请重写全部记录，将其中的"scientific name"一律替换为"Latin name"，其他内容保持不变。

所示记录:
◇ ◇ ◇
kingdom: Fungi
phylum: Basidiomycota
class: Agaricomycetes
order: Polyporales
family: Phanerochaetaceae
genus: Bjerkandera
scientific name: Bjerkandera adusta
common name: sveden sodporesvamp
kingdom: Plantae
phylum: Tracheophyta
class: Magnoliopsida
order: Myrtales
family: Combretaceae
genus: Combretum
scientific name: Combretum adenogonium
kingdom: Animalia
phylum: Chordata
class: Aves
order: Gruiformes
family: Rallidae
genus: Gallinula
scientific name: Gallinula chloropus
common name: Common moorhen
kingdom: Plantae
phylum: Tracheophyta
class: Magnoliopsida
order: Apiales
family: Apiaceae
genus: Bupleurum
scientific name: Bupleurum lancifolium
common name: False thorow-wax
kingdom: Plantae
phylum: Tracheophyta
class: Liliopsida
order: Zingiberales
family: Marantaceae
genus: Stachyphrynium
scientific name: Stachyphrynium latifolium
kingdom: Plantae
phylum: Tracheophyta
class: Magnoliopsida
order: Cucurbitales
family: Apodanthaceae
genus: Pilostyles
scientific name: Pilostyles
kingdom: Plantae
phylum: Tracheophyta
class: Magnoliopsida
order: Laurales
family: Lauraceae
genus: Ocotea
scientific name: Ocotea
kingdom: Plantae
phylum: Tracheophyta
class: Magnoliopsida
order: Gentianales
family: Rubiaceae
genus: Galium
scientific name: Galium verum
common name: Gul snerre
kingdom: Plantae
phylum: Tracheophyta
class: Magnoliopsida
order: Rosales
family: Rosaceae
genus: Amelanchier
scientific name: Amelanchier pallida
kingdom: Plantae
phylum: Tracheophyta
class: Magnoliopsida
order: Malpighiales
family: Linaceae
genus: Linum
◇ ◇ ◇
正确答案:
kingdom: Fungi
phylum: Basidiomycota
class: Agaricomycetes
order: Polyporales
family: Phanerochaetaceae
genus: Bjerkandera
Latin name: Bjerkandera adusta
common name: sveden sodporesvamp
kingdom: Plantae
phylum: Tracheophyta
class: Magnoliopsida
order: Myrtales
family: Combretaceae
genus: Combretum
Latin name: Combretum adenogonium
kingdom: Animalia
phylum: Chordata
class: Aves
order: Gruiformes
family: Rallidae
genus: Gallinula
Latin name: Gallinula chloropus
common name: Common moorhen
kingdom: Plantae
phylum: Tracheophyta
class: Magnoliopsida
order: Apiales
family: Apiaceae
genus: Bupleurum
Latin name: Bupleurum lancifolium
common name: False thorow-wax
kingdom: Plantae
phylum: Tracheophyta
class: Liliopsida
order: Zingiberales
family: Marantaceae
genus: Stachyphrynium
Latin name: Stachyphrynium latifolium
kingdom: Plantae
phylum: Tracheophyta
class: Magnoliopsida
order: Cucurbitales
family: Apodanthaceae
genus: Pilostyles
Latin name: Pilostyles
kingdom: Plantae
phylum: Tracheophyta
class: Magnoliopsida
order: Laurales
family: Lauraceae
genus: Ocotea
Latin name: Ocotea
kingdom: Plantae
phylum: Tracheophyta
class: Magnoliopsida
order: Gentianales
family: Rubiaceae
genus: Galium
Latin name: Galium verum
common name: Gul snerre
kingdom: Plantae
phylum: Tracheophyta
class: Magnoliopsida
order: Rosales
family: Rosaceae
genus: Amelanchier
Latin name: Amelanchier pallida
kingdom: Plantae
phylum: Tracheophyta
class: Magnoliopsida
order: Malpighiales
family: Linaceae
genus: Linum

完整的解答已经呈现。